When space is tight against an opponent intent on smothering the game beneath a defensive blanket it requires an instinctive bundle of creativity to make something happen and run at the opposition: the kind of intervention Sterling trademarked last season.

Welbeck's second was much more impressively worked (Getty Images)

He should have done better with his shot in the 16th minute after a sweet burst from Nathaniel Clyne, whose whipped cross was helped on by Rooney to Sterling’s feet. The connection was not great and the ball dribbled tamely wide.

There was one shimmy in the box that came to naught and a break down the right when he sent a deflected cross onto the head of Welbeck. Again the outcome was short of what it might have been.

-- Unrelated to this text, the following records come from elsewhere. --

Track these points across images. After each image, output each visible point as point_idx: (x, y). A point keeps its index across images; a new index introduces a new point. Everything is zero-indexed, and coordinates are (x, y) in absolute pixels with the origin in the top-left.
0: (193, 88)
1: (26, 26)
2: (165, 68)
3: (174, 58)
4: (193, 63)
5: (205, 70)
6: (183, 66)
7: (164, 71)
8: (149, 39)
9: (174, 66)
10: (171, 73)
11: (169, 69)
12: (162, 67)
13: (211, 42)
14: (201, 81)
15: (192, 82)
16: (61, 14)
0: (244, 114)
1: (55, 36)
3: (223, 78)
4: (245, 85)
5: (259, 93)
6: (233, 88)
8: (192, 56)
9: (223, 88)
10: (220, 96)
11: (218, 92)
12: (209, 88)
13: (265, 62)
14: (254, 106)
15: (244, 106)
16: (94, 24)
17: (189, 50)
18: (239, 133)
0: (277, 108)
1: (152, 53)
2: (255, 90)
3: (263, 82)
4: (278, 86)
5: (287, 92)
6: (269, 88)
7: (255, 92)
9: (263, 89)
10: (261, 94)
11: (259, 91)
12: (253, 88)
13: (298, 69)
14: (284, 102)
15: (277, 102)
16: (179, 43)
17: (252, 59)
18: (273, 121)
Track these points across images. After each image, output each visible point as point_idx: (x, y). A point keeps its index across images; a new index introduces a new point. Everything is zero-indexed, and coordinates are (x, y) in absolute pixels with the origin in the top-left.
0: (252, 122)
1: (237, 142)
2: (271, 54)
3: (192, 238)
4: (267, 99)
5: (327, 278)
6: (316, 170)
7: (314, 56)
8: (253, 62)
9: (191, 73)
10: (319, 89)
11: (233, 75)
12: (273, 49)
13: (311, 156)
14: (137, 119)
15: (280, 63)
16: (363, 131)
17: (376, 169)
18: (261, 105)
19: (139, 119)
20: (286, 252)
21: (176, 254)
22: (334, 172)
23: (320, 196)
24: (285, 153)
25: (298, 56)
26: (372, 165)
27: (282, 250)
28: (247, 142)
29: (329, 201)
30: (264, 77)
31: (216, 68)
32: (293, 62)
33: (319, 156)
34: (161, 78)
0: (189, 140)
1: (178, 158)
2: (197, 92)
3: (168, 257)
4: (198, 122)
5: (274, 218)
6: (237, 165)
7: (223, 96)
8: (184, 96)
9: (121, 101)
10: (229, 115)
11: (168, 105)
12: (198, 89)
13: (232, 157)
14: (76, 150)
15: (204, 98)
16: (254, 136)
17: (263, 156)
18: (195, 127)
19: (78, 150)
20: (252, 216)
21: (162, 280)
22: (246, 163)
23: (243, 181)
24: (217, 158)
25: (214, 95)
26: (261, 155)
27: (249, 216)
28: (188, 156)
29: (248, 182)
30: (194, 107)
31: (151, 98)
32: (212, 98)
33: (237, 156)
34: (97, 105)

It is true the pitch wasn’t great by modern, billiard-table standards, but even in this state the Wembley surface was better than anything Sir Bobby knew in his World Cup-winning days.

The sight of Alex Oxlade-Chamberlain, Theo Walcott and Ross Barkley warming up at half-time acted like smelling salts on Sterling, who surpassed all his first-half efforts within minutes of the restart, skipping past two tackles and creating genuine danger.

Stationed more on the right wing he and the team benefited by his defined role, and when he did slip off the leash he made it count, delivering the pass to Welbeck beautifully for England’s final thrust.

This was more like it, but not yet enough to justify the hype that surrounds him.

Sterling is 20 next month – a boy no more.